* [Text passage]
UH Roe Green Center for Travel Medicine & Global Health Celebrates Excellence

From a young age, Roe Green has loved international travel and often visited UH for travel medicine services to stay healthy overseas. Today, having visited 165 countries, she considers herself a citizen of the world with a rich appreciation for different cultures and peoples.
This passion inspired Roe to make a significant gift to UH in 2014, supporting and naming the UH Roe Green Center for Travel Medicine. Five years later, she increased the size and scope of her investment to benefit global health via the expanded UH Roe Green Center for Travel Medicine & Global Health — bringing her total giving to nearly $15 million.
Throughout, she worked closely with UH caregivers, particularly the late Robert Salata, MD, the visionary, inaugural director of the UH Roe Green Center
“The synergy and friendship between Roe and Dr. Salata was foundational to the center,” said Keith Armitage, MD, Medical Director, UH Roe Green Center for Travel Medicine & Global Health; Robert A. Salata, MD, Chair in Infectious Diseases. “Her interest in travel and adventure coincided with our existing travel clinic, and her first gift gave us the ability to build on that and offer innovative services like telehealth travel medicine. And her subsequent support allows us to play a role internationally in terms of global health innovation, education and clinical outcomes.”
Advancing Global Health Education

Today, the UH Roe Green Center’s global health efforts focus on the bilateral exchange of information and expertise, supporting UH clinicians as they travel around the globe to gain, share and apply knowledge. It also encourages international leaders and trainees to visit UH for instruction and collaboration.
A defining feature of the UH Roe Green Center is its support of UH clinicians with an interest in global health. Each year, a class of Roe Green Global Health Scholars receives funding for international travel, education and outreach.

[Stored dataset lines]

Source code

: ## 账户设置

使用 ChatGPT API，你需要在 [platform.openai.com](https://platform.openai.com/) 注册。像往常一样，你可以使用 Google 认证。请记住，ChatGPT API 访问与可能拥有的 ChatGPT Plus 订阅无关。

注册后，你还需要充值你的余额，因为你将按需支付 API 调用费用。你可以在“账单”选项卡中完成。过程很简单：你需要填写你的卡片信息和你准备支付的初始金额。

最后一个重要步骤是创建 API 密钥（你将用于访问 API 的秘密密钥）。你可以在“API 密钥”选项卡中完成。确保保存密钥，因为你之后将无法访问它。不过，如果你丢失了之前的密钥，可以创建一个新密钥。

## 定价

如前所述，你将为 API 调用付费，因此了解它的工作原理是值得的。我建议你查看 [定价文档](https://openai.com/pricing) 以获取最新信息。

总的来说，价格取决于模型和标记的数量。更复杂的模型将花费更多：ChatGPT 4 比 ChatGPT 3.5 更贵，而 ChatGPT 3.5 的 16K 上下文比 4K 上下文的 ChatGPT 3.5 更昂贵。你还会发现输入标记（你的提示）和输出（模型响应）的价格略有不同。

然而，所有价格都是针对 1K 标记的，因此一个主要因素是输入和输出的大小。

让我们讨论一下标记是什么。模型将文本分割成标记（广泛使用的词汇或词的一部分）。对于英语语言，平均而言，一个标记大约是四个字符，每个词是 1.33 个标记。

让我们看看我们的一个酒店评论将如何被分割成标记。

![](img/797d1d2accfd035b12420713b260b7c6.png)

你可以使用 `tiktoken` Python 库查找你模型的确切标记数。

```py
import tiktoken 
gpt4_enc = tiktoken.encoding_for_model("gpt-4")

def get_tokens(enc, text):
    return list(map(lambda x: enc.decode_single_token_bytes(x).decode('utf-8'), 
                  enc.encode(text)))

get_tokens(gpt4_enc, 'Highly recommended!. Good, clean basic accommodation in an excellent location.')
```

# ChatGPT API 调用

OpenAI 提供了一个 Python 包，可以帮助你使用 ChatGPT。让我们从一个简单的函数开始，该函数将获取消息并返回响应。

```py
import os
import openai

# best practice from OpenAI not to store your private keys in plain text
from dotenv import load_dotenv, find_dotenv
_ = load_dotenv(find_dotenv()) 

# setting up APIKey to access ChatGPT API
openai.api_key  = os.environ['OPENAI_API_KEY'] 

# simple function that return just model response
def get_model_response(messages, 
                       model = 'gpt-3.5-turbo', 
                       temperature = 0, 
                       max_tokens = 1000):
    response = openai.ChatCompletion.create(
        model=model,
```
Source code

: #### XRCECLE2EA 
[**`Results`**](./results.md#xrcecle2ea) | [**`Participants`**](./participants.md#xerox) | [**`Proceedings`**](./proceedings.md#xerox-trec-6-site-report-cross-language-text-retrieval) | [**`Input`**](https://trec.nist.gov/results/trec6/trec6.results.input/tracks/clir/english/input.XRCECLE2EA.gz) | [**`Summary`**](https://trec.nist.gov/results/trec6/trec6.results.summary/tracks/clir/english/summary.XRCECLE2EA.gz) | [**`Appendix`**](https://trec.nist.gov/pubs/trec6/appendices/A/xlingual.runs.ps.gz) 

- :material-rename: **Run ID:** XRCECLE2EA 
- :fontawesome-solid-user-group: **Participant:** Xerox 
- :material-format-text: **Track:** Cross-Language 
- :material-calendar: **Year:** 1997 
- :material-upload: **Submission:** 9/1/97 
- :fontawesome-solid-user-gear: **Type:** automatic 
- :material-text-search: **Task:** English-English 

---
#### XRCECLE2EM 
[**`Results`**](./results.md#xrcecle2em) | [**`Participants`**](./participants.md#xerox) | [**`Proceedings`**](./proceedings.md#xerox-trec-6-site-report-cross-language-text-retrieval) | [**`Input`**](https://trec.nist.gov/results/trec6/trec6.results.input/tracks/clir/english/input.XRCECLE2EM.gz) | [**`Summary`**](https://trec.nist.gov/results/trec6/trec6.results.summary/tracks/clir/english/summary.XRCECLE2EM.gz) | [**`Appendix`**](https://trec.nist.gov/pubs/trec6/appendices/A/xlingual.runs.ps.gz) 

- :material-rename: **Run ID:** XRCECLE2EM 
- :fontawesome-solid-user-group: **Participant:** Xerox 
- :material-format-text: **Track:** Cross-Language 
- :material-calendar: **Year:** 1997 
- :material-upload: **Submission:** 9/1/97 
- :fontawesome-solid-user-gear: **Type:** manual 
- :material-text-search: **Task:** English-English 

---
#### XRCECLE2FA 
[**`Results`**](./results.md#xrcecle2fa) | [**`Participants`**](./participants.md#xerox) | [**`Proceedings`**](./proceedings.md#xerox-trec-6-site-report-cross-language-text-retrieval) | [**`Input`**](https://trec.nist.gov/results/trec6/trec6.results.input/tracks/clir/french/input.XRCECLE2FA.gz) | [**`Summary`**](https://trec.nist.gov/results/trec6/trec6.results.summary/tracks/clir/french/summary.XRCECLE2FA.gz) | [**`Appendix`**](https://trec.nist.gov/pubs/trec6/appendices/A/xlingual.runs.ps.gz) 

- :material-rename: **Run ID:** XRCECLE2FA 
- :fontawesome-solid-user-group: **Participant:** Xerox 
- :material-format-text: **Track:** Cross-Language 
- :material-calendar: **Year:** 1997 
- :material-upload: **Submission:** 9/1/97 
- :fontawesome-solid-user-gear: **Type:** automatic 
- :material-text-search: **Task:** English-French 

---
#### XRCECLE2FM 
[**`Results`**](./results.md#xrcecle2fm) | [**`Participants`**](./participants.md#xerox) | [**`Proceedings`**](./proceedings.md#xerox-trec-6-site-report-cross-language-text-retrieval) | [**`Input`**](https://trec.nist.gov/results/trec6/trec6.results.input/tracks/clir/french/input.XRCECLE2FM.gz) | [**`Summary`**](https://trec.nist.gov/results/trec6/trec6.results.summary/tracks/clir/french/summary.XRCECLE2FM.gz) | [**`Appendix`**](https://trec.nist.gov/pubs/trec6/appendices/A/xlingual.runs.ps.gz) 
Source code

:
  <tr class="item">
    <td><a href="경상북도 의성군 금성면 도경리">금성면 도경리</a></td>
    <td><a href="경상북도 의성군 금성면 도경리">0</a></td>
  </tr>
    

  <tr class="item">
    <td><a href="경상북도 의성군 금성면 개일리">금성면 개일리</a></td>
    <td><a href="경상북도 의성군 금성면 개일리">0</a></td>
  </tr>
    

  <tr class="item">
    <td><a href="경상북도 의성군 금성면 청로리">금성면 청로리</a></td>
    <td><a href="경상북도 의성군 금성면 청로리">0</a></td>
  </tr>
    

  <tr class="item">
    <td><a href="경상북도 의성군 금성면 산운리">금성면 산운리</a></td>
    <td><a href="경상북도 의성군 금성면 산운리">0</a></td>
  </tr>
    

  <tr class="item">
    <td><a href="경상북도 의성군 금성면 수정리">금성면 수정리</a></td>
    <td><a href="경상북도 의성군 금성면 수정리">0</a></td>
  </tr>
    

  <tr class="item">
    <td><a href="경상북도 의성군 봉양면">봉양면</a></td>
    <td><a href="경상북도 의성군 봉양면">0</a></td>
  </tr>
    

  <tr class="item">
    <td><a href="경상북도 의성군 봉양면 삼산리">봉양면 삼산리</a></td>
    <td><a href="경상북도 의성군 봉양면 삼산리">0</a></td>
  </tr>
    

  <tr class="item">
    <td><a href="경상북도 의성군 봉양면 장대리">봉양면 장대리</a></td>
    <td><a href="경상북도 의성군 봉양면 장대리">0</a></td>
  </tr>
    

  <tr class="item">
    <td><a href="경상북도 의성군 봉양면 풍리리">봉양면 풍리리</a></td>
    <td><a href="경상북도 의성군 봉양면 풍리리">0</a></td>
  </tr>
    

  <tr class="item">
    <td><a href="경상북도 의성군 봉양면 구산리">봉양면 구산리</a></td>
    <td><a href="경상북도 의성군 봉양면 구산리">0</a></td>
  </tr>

* [Set of tasks]
a: According to the article on the UH Roe Green Center, how many countries has Roe Green visited?
b: Summarize the article on the UH Roe Green Center in two sentences.
c: List everything the article on the UH Roe Green Center says the Roe Green Global Health Scholars receive funding for.

* [Expected outputs]
a: 165 countries.

b: Roe Green, a lifelong traveler who has visited 165 countries, made a gift to UH in 2014 that named the UH Roe Green Center for Travel Medicine. Five years later she expanded her support to include global health, bringing her total giving to nearly $15 million and funding a center whose global health work centers on exchanging knowledge, supporting UH clinicians abroad and a yearly class of Roe Green Global Health Scholars.

c: International travel, education, outreach